26 Nisan 2024 Cuma / 18 Sevval 1445

Elmalılı’nın İbn-i Sina’ya cevabıdır

Elmalılı Hamdi Yazır, İbn-i Sînâ’nın Hazreti Peygamberin bir mucizesi olan ayın yarılması hâdisesi yorumuna tenkid yöneltmiştir. Yazır’ın tenkid ettiği bir diğer isim Fil Suresi dolayısıyla Muhammed Abduh’tur.

SALİH KARTAL9 Şubat 2018 Cuma 07:00 - Güncelleme:
Elmalılı’nın İbn-i Sina’ya cevabıdır

Elmalılı Hamdi Yazır Efendi, Sultan II. Abdulhamid’in tahta yeni çıktığı bir dönemde dünyaya gelmiş (1878), siyasi çalkantıların en fazla olduğu bir dönemde ilim tahsil etmiş, buna rağmen çalışmalarında muvaffakiyetlere erişmiş, gerek Osmanlı gerek Türkiye Cumhuriyeti döneminde çeşitli vazifelerde bulunmuş, kıymetli ve dirayetli bir ilim adamıdır. Son Osmanlı Şeyhülislâmı M. Sabri Efendi’nin Mısır’daki Ezher’den daha kıymetli gördüğü Osmanlı medreselerinde hem talebelik hem müderrislik yapmış, kendisinin söylemiş olmasından öğrendiğimiz üzere 40 günde Fransızca öğrenmiş, Felsefe ve Kelam ilmiyle ilgilenmiş, bu alanda tercüme ve telif eserler vermiştir.
II. Meşrutiyet’in ilanıyla Antalya meb’ûsu olan Elmalılı, Damat Ferit Paşa döneminde Sultan Vahideddin’in emriyle Vakıflar müdürlüğü görevini deruhte etmiştir. Siyasî alanda yürüttüğü vazifelerde onun İslâm Hukuku formasyonunun inkâr edilemez bir etkisi olduğu açıktır. Ülkemizde tanınmasına vesile olan çalışması kuşkusuz Hak Dini Kur’an Dili isimli Türkçe Kur’an-ı Kerim tefsiridir.

İLMİ MESULİYET

Elmalılı eserlerinde, yeri geldikçe hakikate ve ekseri ulemânın ittifakına muhalif görüş bildiren âlimleri, ilgili mesele çerçevesinde eleştirmekten geri durmamış, bu anlamda yetkin olduğu sahalarda ilmî mesuliyetin gereğini yapmaktan imtina etmemiştir. Kökler Yayınevinden, Serkan Ünal imzasıyla çıkan Elmalılı Muhammed Hamdi Yazır ve Tenkitçi Yönü isimli çalışma işte alimin bu yönüne dikkat çekmektedir. Söz konusu eser, Elmalılı’nın tenkid ettiği hususen iki ismi, İbn Sînâ ve Muhammed Abduh’u geniş çerçevede, el-Cübbâî, Kadı Abdulcebbâr, İbn Atıyye, İbnü’l-Arabî, EbûHayyân, Kazimirski ve İsmail Fenni Ertuğrul’u daha dar çerçevede konu edinmiştir.

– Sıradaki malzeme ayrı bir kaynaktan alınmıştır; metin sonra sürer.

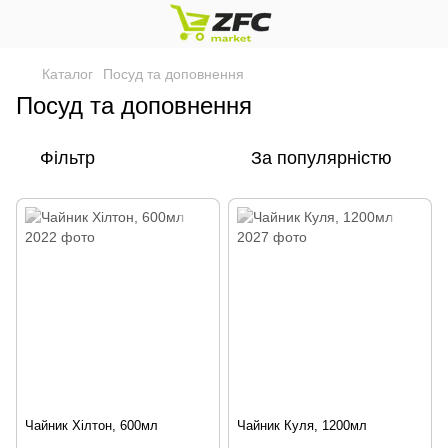
Каталог
Посуд та доповнення
Посуд та доповнення
Фільтр
За популярністю
Чайник Хілтон, 600мл
Чайник Куля, 1200мл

Elmalılı Hamdi Yazır, İbn Sînâ’nın bir takım fiziksel yaklaşımlar sebebiyle, Hazreti Peygamberin bir mucizesi olan Ay’ın yarılması hâdisesini inkâr ettiğini düşünmüş, İbn Sînâ’nın bu yaklaşımına yine bilimsel birtakım yorumlarla tenkid yöneltmiştir. Yine İbn Sînâ’nın Felak Sûresi tefsirinde “yaratılmışların şerrinden” âyetine istiazede bulunanın bizzat kendisinin dahil olamayacağı şeklindeki görüşü de Elmalılı’nın tenkidine muhatap olmuştur.

Hamdi Efendi’nin tefsirinde ciddi bir yer ayırdığı, tenkide muhatap bir mesele de M. Abduh’un Fil Sûresi tefsirinde, Ebabil kuşları yerine sinek veya sivrisinek, taşlar yerine ise üzerinde çiçek ve kızamık mikrobu taşıyan toz parçacıkları yorumunu kat’i bir hakikat gibi sunmasıdır. Elmalılı, bu yaklaşımın aklî, naklî ve lugavî açıdan ciddi tutarsızlıklar barındırdığını ortaya koymuştur.  Kitap, bu tavrın Abduh’dan sonrada devam ettiğini, modern İslam düşüncesinin bir ürünü olduğunu, en temel sebebinin de akla yatkın olmayan hadisâtın, akla yatkın kılınmaya çalışma garabeti olduğunu çeşitli nakillerle okuyucuya sunmaktadır.